The EMQQ fund tracks an index of just 83 stocks, two-thirds of which are from China and 100% of which are pegged to Internet and e-commerce business.
“People in the emerging markets don’t have traditional bank accounts and debit cards and TVs with a thousand channels; they’re leapfrogging all that and going digital,” Carter said. “The traditional infrastructure that we think of doesn’t exist in the emerging markets. Kenya’s gross domestic product is 80% phone-based right now.”
In terms of concentrated emerging market bets, a similar story is found in the $3.3 billion KraneShares CSI China Internet ETF (KWEB), which is up 49% this year and gained 30% last year.
The flip side of this kind of bet on digital growth in the emerging markets is souped-up volatility in an already volatile category.
In 2018, for example, when the U.S. was engaged in a trade war with China, EMQQ lost 30% and KWEB dropped 34%, while the more diversified MSCI benchmark declined by 15%.
Of course, investors that enjoyed 2017 gains in the 70% range from the two concentrated strategies might have been able to better absorb the 2018 pullback. The MSCI index gained 37% in 2017.
Carter believes that, as with most of the world, the pandemic has accelerated digital trends that were already taking shape in the emerging markets, which is why he remains bullish even after such strong runups.
Meanwhile, when looking at the larger emerging markets landscape, not everyone is as enthusiastic at this point in the cycle.
“We’re slightly underweight emerging markets right now,” said Abdur Nimeri, head of institutional multi-asset programs at Northern Trust Asset Management.
“Outside of China, you will find the commodities and natural resources that drive those economies is pretty much impaired,” he said.
Nimeri is concerned with how COVID-19 is disrupting the supply chains in commodity-rich emerging economies.
“COVID adds a new layer of risk and the impact is much bigger in those emerging economies,” he said. “The risk case will be a lot more acute.”
The expansive and eclectic nature of a category represented by more than 1,100 individual securities from 26 countries across five regions of the world is why some advisers prefer a targeted approach to the emerging markets.
“Emerging markets is a unique asset class and simply tracking a passive index can have drawbacks,” said Tony Matheson, wealth adviser at Matheson Financial Partners.
His client allocations to emerging markets can be as high as 10% for the most aggressive portfolios.
“I like the space, but it depends on what area of the space, which is why I prefer an active manager that can look under the hood,” he said. “I want to be more sector-focused to avoid areas like energy and banks because I’d rather have more of a forward focus on technology and pharmaceuticals.”

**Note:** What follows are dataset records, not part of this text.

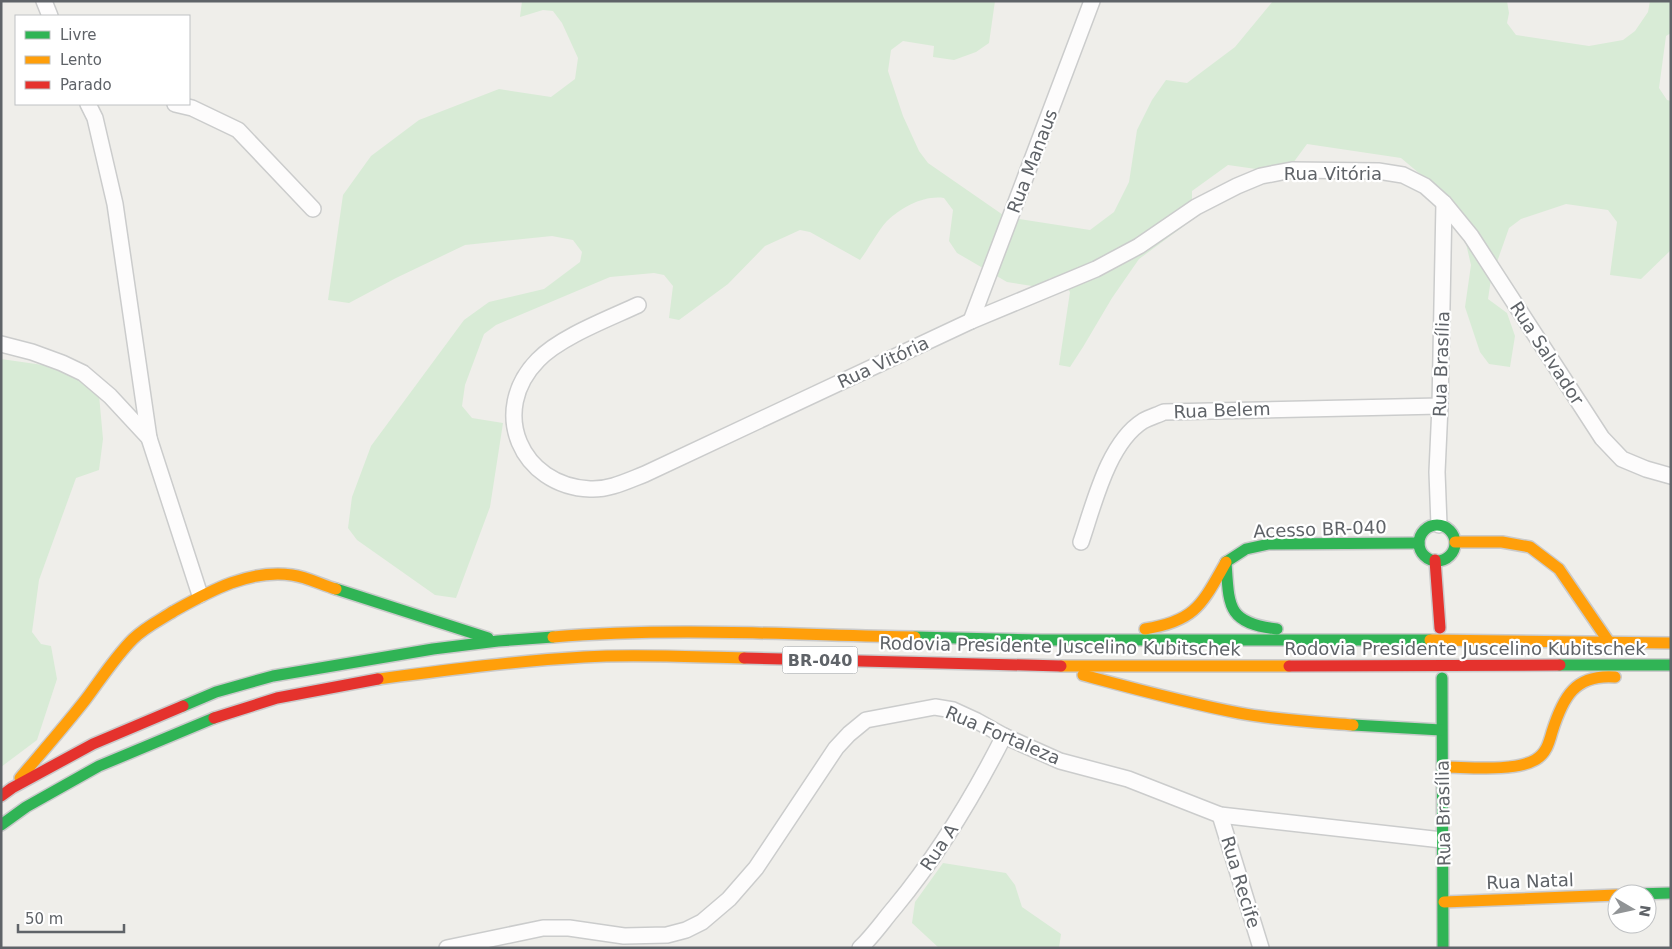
<svg xmlns="http://www.w3.org/2000/svg" width="1672" height="949" font-family="'DejaVu Sans',sans-serif">
  <style>
    .green { fill: #d8ebd6 }
    .lines { fill: none; stroke-linecap: round; stroke-linejoin: round }
    .street-casing { stroke: #cbcccc; stroke-width: 18 }
    .fast-casing { stroke: #cacacb; stroke-width: 14 }
    .slow-casing { stroke: #cacacb; stroke-width: 14 }
    .jam-casing { stroke: #cacacb; stroke-width: 14 }
    .street { stroke: #fdfcfc; stroke-width: 15 }
    .fast { stroke: #30b455; stroke-width: 11 }
    .slow { stroke: #ff9f0a; stroke-width: 11 }
    .jam { stroke: #e5322d; stroke-width: 11 }
    .labels { text-anchor: middle; dominant-baseline: central; stroke-width: 4.5; stroke-linejoin: round; paint-order: stroke }
    .shield { fill: #fff; stroke: #8f9295; stroke-width: 1 }
    .shield-label { font-size: 16px; font-weight: bold; fill: #5f6368 }
    .street-label { font-size: 18px; fill: #5f6368; stroke: #fff }
  </style>
  <rect width="100%" height="100%" fill="#efeeea"/>
  <g class="green">
    <path d="M 522,1 L 995,1 L 989,43 L 976,52 L 954,60 L 933,57 L 934,46 L 903,41 L 891,50 L 888,71 L 903,116 L 919,151 L 928,163 L 1006,217 L 1090,230 L 1114,212 L 1129,182 L 1137,130 L 1152,100 L 1166,80 L 1187,83 L 1235,47 L 1273,1 L 1507,1 L 1509,13 L 1507,23 L 1516,35 L 1589,46 L 1623,40 L 1635,31 L 1648,12 L 1650,1 L 1671,1 L 1671,33 L 1666,36 L 1659,88 L 1667,100 L 1671,101 L 1671,250 L 1641,279 L 1610,275 L 1617,222 L 1608,210 L 1566,204 L 1521,219 L 1509,228 L 1491,279 L 1488,299 L 1507,313 L 1515,336 L 1510,367 L 1489,364 L 1480,352 L 1465,307 L 1471,265 L 1457,205 L 1401,158 L 1307,144 L 1293,163 L 1270,171 L 1228,165 L 1192,191 L 1192,220 L 1139,259 L 1112,298 L 1083,347 L 1070,367 L 1059,365 L 1070,292 L 1061,280 L 1050,278 L 1039,287 L 1007,282 L 957,253 L 949,241 L 953,210 L 944,198 C 924,195 902,207 887,221 C 877,232 869,248 860,260 L 810,232 L 800,230 L 765,246 L 728,284 L 679,320 L 669,318 L 673,286 L 664,275 L 654,273 L 610,277 L 496,325 L 484,334 L 465,385 L 462,406 L 472,418 L 503,423 L 490,507 L 456,598 L 435,595 L 357,540 L 348,528 L 352,497 L 371,446 L 464,320 L 489,302 L 544,289 L 580,262 L 582,252 L 573,240 L 552,236 L 465,245 L 396,278 L 349,303 L 328,300 L 343,195 L 371,156 L 419,120 L 499,89 L 551,97 L 575,79 L 578,58 L 562,23 L 553,11 L 543,10 L 520,17 Z"/>
    <polygon points="1,359 71,369 99,395 103,439 99,470 76,478 39,580 32,632 41,644 51,646 57,679 37,740 1,767"/>
    <polygon points="943,863 1006,873 1015,885 1022,907 1061,934 1059,948 939,948 912,923 915,902"/>
  </g>
  <g class="lines">
    <g class="street-casing">
      <g id="street">
        <polyline points="44,1 50,16"/>
        <polyline points="88,104 95,118 115,204 149,438"/>
        <polyline points="175,104 192,108 238,130 313,209"/>
        <path d="M 638,305 C 608,319 560,337 538,360 C 488,411 521,486 590,489 C 609,490 627,481 645,474 L 971,321 L 1096,269 L 1139,246 L 1196,207 L 1237,186 L 1261,176 L 1292,170 L 1378,171 L 1403,175 L 1425,186 L 1444,203 L 1471,236 L 1602,438 L 1622,459 L 1646,469 L 1671,476"/>
        <polyline points="971,321 1092,1"/>
        <polyline points="1,344 32,352 62,363 83,373 110,396 149,438 200,595"/>
        <polyline points="1439,525 1437,472 1440,406 1444,203"/>
        <path d="M 1081,542 C 1094,504 1108,443 1143,421 C 1150,417 1158,415 1164,412 L 1440,406"/>
        <polyline points="1220,815 1261,948"/>
        <polyline points="447,948 543,928 569,928 624,936 667,935 686,930 702,922 729,899 756,868 836,748 849,734 866,720 935,707 953,710 977,721 1004,736 1060,761 1128,779 1220,815 1442,840"/>
        <path d="M 860,948 C 873,936 883,921 895,907 C 938,855 973,797 1004,736"/>
      </g>
    </g>
    <g class="fast-casing">
      <g id="fast">
        <circle cx="1437" cy="543" r="18"/>
        <polyline points="1226,562 1246,549 1269,544 1419,543"/>
        <path d="M 1226,562 C 1229,607 1227,623 1277,629"/>
        <polyline points="336,589 488,638"/>
        <polyline points="915,637 1041,640 1430,640"/>
        <polyline points="1560,665 1671,665"/>
        <polyline points="1442,678 1443,948"/>
        <polyline points="183,706 216,692 273,676 433,649 498,641 553,637"/>
        <polyline points="1353,725 1441,730"/>
        <polyline points="1,825 26,807 99,766 214,718"/>
        <polyline points="1635,894 1671,893"/>
      </g>
    </g>
    <g class="slow-casing">
      <g id="slow">
        <polyline points="1455,542 1502,542 1530,547 1559,569 1609,642"/>
        <path d="M 1145,629 C 1196,621 1202,604 1226,562"/>
        <path d="M 553,637 C 673,627 795,635 915,637"/>
        <polyline points="1430,640 1671,643"/>
        <polyline points="1061,666 1289,666"/>
        <path d="M 1083,675 C 1135,689 1186,703 1239,713 C 1276,720 1315,722 1353,725"/>
        <path d="M 378,679 C 447,670 515,661 584,657 C 637,654 691,657 744,658"/>
        <path d="M 1443,767 C 1467,767 1514,772 1535,760 C 1546,754 1549,743 1552,732 C 1563,697 1575,674 1615,677"/>
        <path d="M 20,778 C 42,752 65,726 86,699 C 101,679 115,657 133,639 C 145,627 160,620 174,611 C 210,591 249,569 292,575 C 307,577 322,585 336,589"/>
        <polyline points="1444,902 1617,895"/>
      </g>
    </g>
    <g class="jam-casing">
      <g id="jam">
        <polyline points="1435,560 1440,628"/>
        <polyline points="744,658 1061,666"/>
        <polyline points="1289,666 1560,665"/>
        <polyline points="214,718 277,698 378,679"/>
        <polyline points="1,796 12,788 93,744 183,706"/>
      </g>
    </g>
    <use href="#street" class="street"/>
    <use href="#fast" class="fast"/>
    <use href="#slow" class="slow"/>
    <use href="#jam" class="jam"/>
  </g>
  <g class="labels">
    <rect class="shield" x="782.5" y="646.5" width="75" height="27" rx="4"/>
    <g class="shield-label">
      <text x="820" y="660">BR-040</text>
    </g>
    <g class="street-label">
      <text transform="translate(1032 161) rotate(-69)">Rua Manaus</text>
      <text x="1333" y="173">Rua Vitória</text>
      <text transform="translate(1547 353) rotate(57)">Rua Salvador</text>
      <text transform="translate(883 362) rotate(-25)">Rua Vitória</text>
      <text transform="translate(1441 364) rotate(-88)">Rua Brasília</text>
      <text transform="translate(1222 410) rotate(-2)">Rua Belem</text>
      <text transform="translate(1320 529) rotate(-2)">Acesso BR-040</text>
      <text transform="translate(1060 646) rotate(1)">Rodovia Presidente Juscelino Kubitschek</text>
      <text x="1465" y="648">Rodovia Presidente Juscelino Kubitschek</text>
      <text transform="translate(1003 735) rotate(23)">Rua Fortaleza</text>
      <text transform="translate(1443 813) rotate(-91)">Rua Brasília</text>
      <text transform="translate(939 847) rotate(-56)">Rua A</text>
      <text transform="translate(1530 881) rotate(-2)">Rua Natal</text>
      <text transform="translate(1241 882) rotate(73)">Rua Recife</text>
    </g>
  </g>
  <rect width="1672" height="949" fill="none" stroke="#5f6368" stroke-width="5"/>
  <rect x="15" y="15" width="175" height="90" fill="#ffffff" stroke="#bfc1c3"/>
  <rect x="25" y="31" width="25" height="8" fill="#30b455" stroke="#bfc1c3"/>
  <text x="60" y="40" font-size="15" fill="#5f6368">Livre</text>
  <rect x="25" y="56" width="25" height="8" fill="#ff9f0a" stroke="#bfc1c3"/>
  <text x="60" y="65" font-size="15" fill="#5f6368">Lento</text>
  <rect x="25" y="81" width="25" height="8" fill="#e5322d" stroke="#bfc1c3"/>
  <text x="60" y="90" font-size="15" fill="#5f6368">Parado</text>
  <g transform="translate(1632 909) rotate(99)"><circle r="24" fill="#ffffff" stroke="#bfc1c3"/>
  <path d="M0-4L9 19L0 12L-9 19Z" fill="#919496"/>
  <text y="-8" font-size="14" font-weight="bold" text-anchor="middle" fill="#5f6368">N</text>
  </g>
  <path d="M18 924v8h106v-8" fill="none" stroke="#5f6368" stroke-width="2.5"/>
  <text x="25" y="924" font-size="15" fill="#5f6368" stroke="#ffffff" stroke-width="4" paint-order="stroke">50 m</text>
</svg>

Paul Schatz, president of Heritage Capital, is also a believer in the benefits of the emerging markets.
“It’s a good diversifier and, while returns are volatile with large drawdowns, the long-term returns are strong,” he said. “Also, with so much emerging market debt denominated in U.S. dollars, if you get the dollar right, you can create a strong tailwind.”

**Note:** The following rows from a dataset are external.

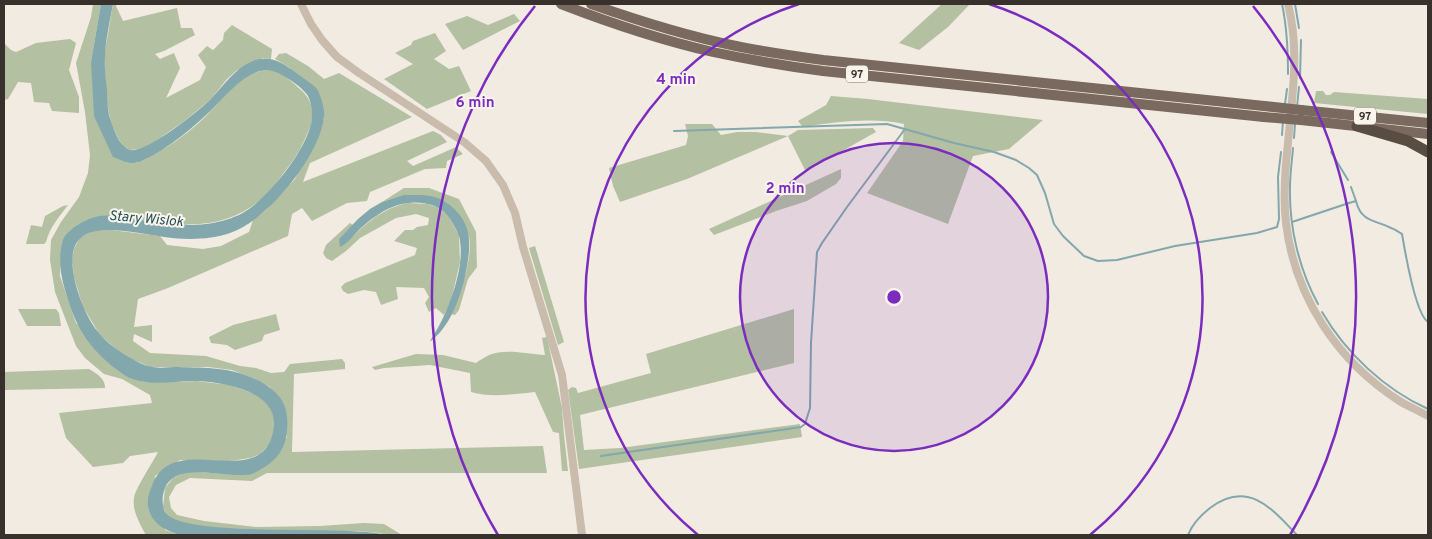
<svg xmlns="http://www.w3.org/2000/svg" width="1432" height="539" font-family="Overpass,sans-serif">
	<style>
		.green { fill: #b3c0a1 }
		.water { fill: #82a7ad }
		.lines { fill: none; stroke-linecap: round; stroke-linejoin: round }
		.stream { stroke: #82a7ad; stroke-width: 2 }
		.minor { stroke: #c9bcad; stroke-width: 8 }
		.major { stroke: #79695e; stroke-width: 10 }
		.highway { stroke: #584c43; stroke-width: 11 }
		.major-bridge { stroke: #79695e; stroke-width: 10 }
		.ring { fill: none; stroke: #7b2cbf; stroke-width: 2.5 }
		.labels { text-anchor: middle; stroke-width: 4; stroke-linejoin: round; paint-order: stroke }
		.shield { fill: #f9f5ed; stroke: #726b65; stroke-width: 1 }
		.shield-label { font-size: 11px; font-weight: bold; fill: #38302b }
		.water-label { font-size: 14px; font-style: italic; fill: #234f57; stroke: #f9f5ed }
		.centre { fill: #7b2cbf; stroke: #f9f5ed; stroke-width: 2.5 }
		.ring-label { font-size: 15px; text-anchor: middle; font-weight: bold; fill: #7b2cbf; stroke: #f9f5ed; stroke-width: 4; stroke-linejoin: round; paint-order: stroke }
	</style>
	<rect width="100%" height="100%" fill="#f2ebe1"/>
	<!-- green -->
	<g class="green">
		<path d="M93 4H101L91 62 113 156C119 159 127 164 134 163 141 163 149 157 155 154 173 144 189 132 204 118 221 102 241 73 266 70 279 68 292 82 301 90 312 99 315 114 310 127 304 142 298 155 288 167 281 176 275 186 267 194 235 224 203 227 162 223 140 221 119 216 98 216L61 253 60 276 76 323 143 382H176L196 381 231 385 257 395 269 405 275 417V429L269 445 260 454 251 458 229 461 180 460 155 476 165 530 180 535H146C140 524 132 511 134 498 135 489 153 462 158 452L130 456 123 463 93 467 66 438 59 413 152 403 150 395 122 379 104 374 85 358 76 346 55 292 50 260 51 240 61 222 79 197 88 173 90 155 85 112 76 63 91 17Z"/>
		<polygon points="113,4 116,4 116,6 123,21 177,8 181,28 192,28 195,35 164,51 155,54 160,59 174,53 180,68 166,98 200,80 206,67 198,55 207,46 213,50 223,40 224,33 232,25 272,49 271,59 263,58 236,71 227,79 210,100 183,122 150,145 139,149 130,150 124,147 118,138 111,123 107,103 104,57"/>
		<polygon points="942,4 970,4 948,27 919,50 899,43"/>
		<polygon points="514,14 520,21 463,50 445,24 467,16 488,25"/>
		<polygon points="435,33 446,51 434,59 449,69 459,66 471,91 427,109 384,79 413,64 395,53 411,45 413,41"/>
		<polygon points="70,39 76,43 69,70 79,97 79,113 52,111 49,103 34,102 31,83 18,82 8,99 4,100 4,43 11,50 16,52 36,43"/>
		<polygon points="286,53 308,66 324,79 339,73 412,117 310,163 303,182 433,131 441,135 447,142 407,161 413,166 456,147 463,154 447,161 446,168 425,169 370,192 367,201 347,203 312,221 302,208 292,214 288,236 168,288 138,299 134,327 152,325 152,342 134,334 133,341 150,353 206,356 240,366 256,368 271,373 284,372 290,364 342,359 345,363 345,369 294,374 292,452 543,446 547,473 267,473 252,481 190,478 176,485 169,497 171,508 177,515 204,521 257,527 320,526 364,523 384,524 402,535 387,535 380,533 359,531 257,533 214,531 180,524 168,518 163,507 165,488 173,478 188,471 226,474 251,474 287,437 270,387 255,379 232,370 208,367 150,367 134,360 117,350 100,335 83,307 74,277 72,260 74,249 80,237 91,232 103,229 160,236 167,245 203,249 221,246 249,232 253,220 265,211 295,179 324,119 290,68 275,59 279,54"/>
		<polygon points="1316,91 1323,91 1326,95 1330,95 1334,92 1428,99 1428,114 1314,103"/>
		<path d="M831 96 868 99 1043 120 1009 149 973 156 948 224 867 193 903 141 904 124C872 117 835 122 803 127L798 121 826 105Z"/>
		<polygon points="685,124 712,124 721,135 737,132 755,132 788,136 798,130 873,128 876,132 819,164 805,170 788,136 687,179 620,202 613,186 609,168 686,145 688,136"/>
		<polygon points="841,169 841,178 836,184 807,201 776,211 714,235 709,229"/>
		<path d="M404 188H429L459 199 476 232 477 267 468 279 459 310 455 315 451 314C459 299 474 253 469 237 466 229 461 220 457 212L403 195 382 202Z"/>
		<path d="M408 203 428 204 439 208 447 214 459 235 460 262 451 301 444 315 436 308 429 312 425 303 429 297 424 288 396 287 398 299 381 305 376 292 364 290 348 294 343 291 341 287 345 283 415 255 417 248 394 241 405 230H413L417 227 428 225 429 218 416 214 396 218 360 238 346 251 332 261 326 258 323 253 326 245 350 223 353 225 339 239 345 244C364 225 382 208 408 203Z"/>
		<path d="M68 205C59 217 50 227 46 242L44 244H26L31 225 42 227 45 216 63 206Z"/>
		<polygon points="535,246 564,342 558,345 529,248"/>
		<polygon points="18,309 56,309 59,313 61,326 27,326"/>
		<polygon points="794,309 794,363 580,415 584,450 620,448 800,424 802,437 579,469 568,390 572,387 576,388 578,393 651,373 646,354"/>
		<polygon points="276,314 280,330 264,335 262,341 235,350 227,345 211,343 209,337 233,325"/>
		<path d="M547 337 562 408 564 435 568 471H562L559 433 553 432 535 392C514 394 491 398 471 392L470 373 430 365 384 368 375 370 372 367 416 354 443 355 476 363C480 360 485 357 489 355 506 348 528 354 545 355L542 338Z"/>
		<path d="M89 369C97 374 105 378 105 388L4 390V372Z"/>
	</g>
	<!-- water -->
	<g class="water">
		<path d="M101 4H113C110 20 106 38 105 55 104 67 106 79 107 91 107 103 108 116 113 127 116 135 121 147 130 150 147 153 197 112 210 100 224 85 234 69 253 61 271 53 286 65 299 75 304 79 313 84 317 89 321 96 325 109 324 117 320 156 266 222 230 233 210 240 185 240 164 237 116 230 55 212 77 289 87 321 99 340 129 357 135 360 142 365 148 366 157 369 169 367 178 367 210 368 234 367 263 383 276 391 286 401 287 417 289 443 281 459 258 471 256 472 254 473 252 474 227 480 174 458 164 491 162 497 162 506 165 512 181 539 348 524 387 535H180C168 531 155 526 150 513 146 503 148 495 152 486 171 430 253 488 271 439 288 394 231 383 198 381 176 380 152 387 130 378 125 376 121 372 116 369 93 351 80 334 70 306 63 284 56 264 63 240 67 229 88 218 99 216 112 214 126 218 139 220 155 222 172 224 189 225 211 225 236 220 253 206 275 188 304 152 311 124 313 116 312 104 308 96 303 87 277 69 266 70 252 71 238 83 228 93 204 118 181 140 150 157 146 159 139 163 134 163 127 164 119 159 113 157L94 116 91 62Z"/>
		<path d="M403 195C415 195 427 194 438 198 443 200 447 203 451 206 476 227 470 252 464 281 458 303 449 327 431 341H430C447 316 467 266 459 236 457 230 453 224 450 219 440 202 415 200 398 205 385 209 372 218 362 227 354 234 349 243 340 247L339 239 358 219 370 209 382 202Z"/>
	</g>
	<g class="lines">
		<!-- stream -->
		<g class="stream">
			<path d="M1282 4C1287 27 1288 50 1288 74"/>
			<polyline points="1295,4 1299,28"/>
			<polyline points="1300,78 1301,40"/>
			<polyline points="1285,104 1287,89"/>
			<polyline points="1297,107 1299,87"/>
			<polyline points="674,131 887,124 954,143 994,152 1016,160 1029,168 1037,175 1045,193 1054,224 1063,236 1084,256 1098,261 1117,260 1175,246 1257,233 1277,227 1279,219 1278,177 1281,152"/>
			<polyline points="1282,135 1283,121"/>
			<polyline points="1294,138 1295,124"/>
			<path d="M1293 148C1292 161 1290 174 1290 187 1289 227 1299 269 1318 304"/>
			<polyline points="1331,152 1348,180"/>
			<polyline points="1351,187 1356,201"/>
			<path d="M1292 222 1349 203 1356 201C1361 222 1375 220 1391 228 1395 229 1398 232 1402 234 1405 251 1415 314 1428 322"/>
			<path d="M1322 312C1346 353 1384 389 1428 409"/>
			<polyline points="601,456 801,427 805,424 810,408 811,343 817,252 822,243 847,207 905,129"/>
			<path d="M1188 535C1192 525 1201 515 1210 508 1247 480 1271 507 1297 535"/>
		</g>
		<!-- minor -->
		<g class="minor">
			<polyline points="301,4 311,24 322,40 337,57 359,73 464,142 486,161 503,185 515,213 523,247 562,375 582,535"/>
			<path d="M1288 4C1300 51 1292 96 1288 143 1285 170 1283 197 1286 223 1295 298 1338 362 1401 402 1410 407 1419 411 1428 416"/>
		</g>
		<!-- major -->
		<g class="major">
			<path d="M561 4C610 23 661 40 713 52 750 60 786 66 823 71L1264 117"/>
			<path d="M591 4C639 21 687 36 736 46 765 52 794 56 823 60L1264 106"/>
			<polyline points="1301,110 1428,123"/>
			<polyline points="1301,120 1428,134"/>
		</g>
		<!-- highway -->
		<polyline class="highway" points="1357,126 1408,141 1428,152"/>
		<!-- major-bridge -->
		<g class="major-bridge">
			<polyline points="1264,106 1301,110"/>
			<polyline points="1264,117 1301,120"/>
		</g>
	</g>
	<!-- distance rings -->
	<circle cx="894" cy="297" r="154" fill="#7b2cbf" fill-opacity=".12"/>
	<g class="ring">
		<circle cx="894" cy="297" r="154"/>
		<path d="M698 535A308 308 0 0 1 799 4M989 4A308 308 0 0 1 1090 535"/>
		<path d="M498 535A462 462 0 0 1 535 6M1253 6A462 462 0 0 1 1290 535"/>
	</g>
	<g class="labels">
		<!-- shield labels -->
		<g class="shield">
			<rect x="846" y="65.5" width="22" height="17" rx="4"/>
			<rect x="1354" y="107.5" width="22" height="17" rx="4"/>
		</g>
		<g class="shield-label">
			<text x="857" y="78">97</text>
			<text x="1365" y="120">97</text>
		</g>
		<!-- water labels -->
		<g class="water-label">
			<text transform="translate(146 218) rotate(5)" y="5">Stary Wislok</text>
		</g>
	</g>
	<circle cx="894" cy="297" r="8" class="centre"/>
	<g class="ring-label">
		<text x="676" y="84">4 min</text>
		<text x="475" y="107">6 min</text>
		<text x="785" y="193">2 min</text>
	</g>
	<!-- border -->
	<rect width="1432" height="539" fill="none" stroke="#38302b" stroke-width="10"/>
</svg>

The weakening dollar advantage is no small factor, according to David Semple, manager of the $2.4 billion VanEck Emerging Markets Fund (GBFAX).
“If we get an even bigger fiscal stimulus if the Democrats are in power, that would steepen the yield curve and further weaken the dollar, and if the Democrats go after big tech companies and stock buybacks that takes a lot of luster out of an expensive U.S. stock market,” he said. “For U.S.-based investors, the key is the dollar weakness we anticipate and if you layer a weaker dollar on a cheap asset class the returns to U.S. investors will stack up.”
Semple’s fund, which is up 5% this year after gaining nearly 30% last year, has not seen the kind of recent performance as some of the targeted ETFs, but he is focused on the Northeast Asian cluster.
“China, Taiwan, and Korea have done well containing the virus without shooting all their fiscal and monetary bullets,” he said. “The monetary stimulus by China has been much, much less than in the U.S. and Europe, which means they have room to ease further.”